Le 109 : Pôle de cultures contemporaines - ville de Nice

UN JOUR, UNE ŒUVRE #8 : KIOSQUE À MUSIQUE À RABAT, 1989

UN JOUR, UNE ŒUVRE #8 : KIOSQUE À MUSIQUE À RABAT, 1989

Lorsque la Ville de Nice a reçu le fonds d'archives privées de l'architecte Guy Rottier (1922-2013) — à l'initiative du Forum et avec les contributions décisives du service des Archives et du MAMAC —, l'engagement a été pris de rendre ces quelques huit mille pièces accessibles au public, au fur et à mesure que de leur inventaire et catalogage. En trois ans, deux expositions au Forum et une exposition hors les murs ont déjà permis de lever le voile sur ces témoignages, pour la plupart inédits, de la pensée et de l'œuvre d'un des architectes niçois les plus singuliers.

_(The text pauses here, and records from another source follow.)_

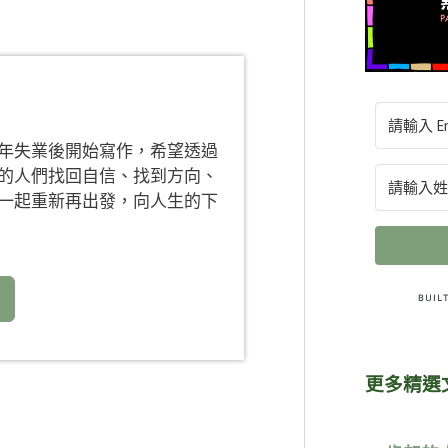
年失業後開始寫作，希望透過
的人們找回自信、找到方向、
一起重新再出發，向人生的下
更多精選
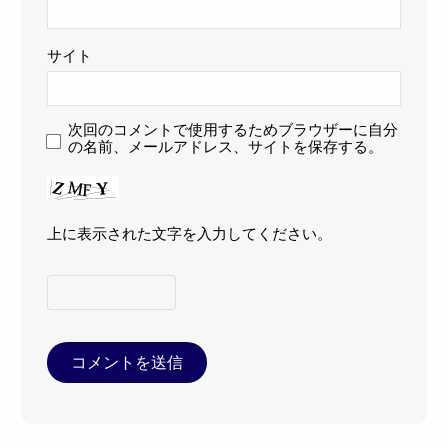
サイト
次回のコメントで使用するためブラウザーに自分
の名前、メールアドレス、サイトを保存する。
上に表示された文字を入力してください。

Avec "Un jour, une œuvre", nous donnons à voir dix-huit pièces comme autant de "coups de cœur" qui, par la variété même de leurs formes, de leurs supports et de leurs contenus, illustrent la construction des idées de Guy Rottier et du cheminement de sa pensée, véritable machine à idées de l'architecture du xxe siècle.

#8 : Kiosque à musique dans un jardin public, Rabat (photographie, auteur non crédité)

Guy Rottier vécut et enseigna à Rabat pendant presque toute la décennie 80. Il y réalisa quelques projets, notamment à Touarga, enclave dans le territoire de la capitale marocaine sur laquelle sont implantés le palais royal et certains ministères d'importance.

Après un précédent projet inabouti de théâtre de verdure pour la Fondation Maeght à Saint-Paul de Vence pensé à la fin des années soixante avec le compositeur Karlheinz Stockhausen, il reprend ici, à une échelle moindre, la thématique d'un lieu ouvert pour la musique. Il s'agit cette fois d'un petit aménagement dans un jardin public, comportant une scène comme soulevée au-dessus d'une surface d'eau et quatre murets de soutènement intégrés au jardin, faisant office d'assises complétant la typologie d'un petit auditorium à ciel ouvert. Abrité sous quatre corolles de béton supportant un jardin lui aussi en suspension, l'ensemble joue sur un brouillage des formes entre le bâti et le végétal.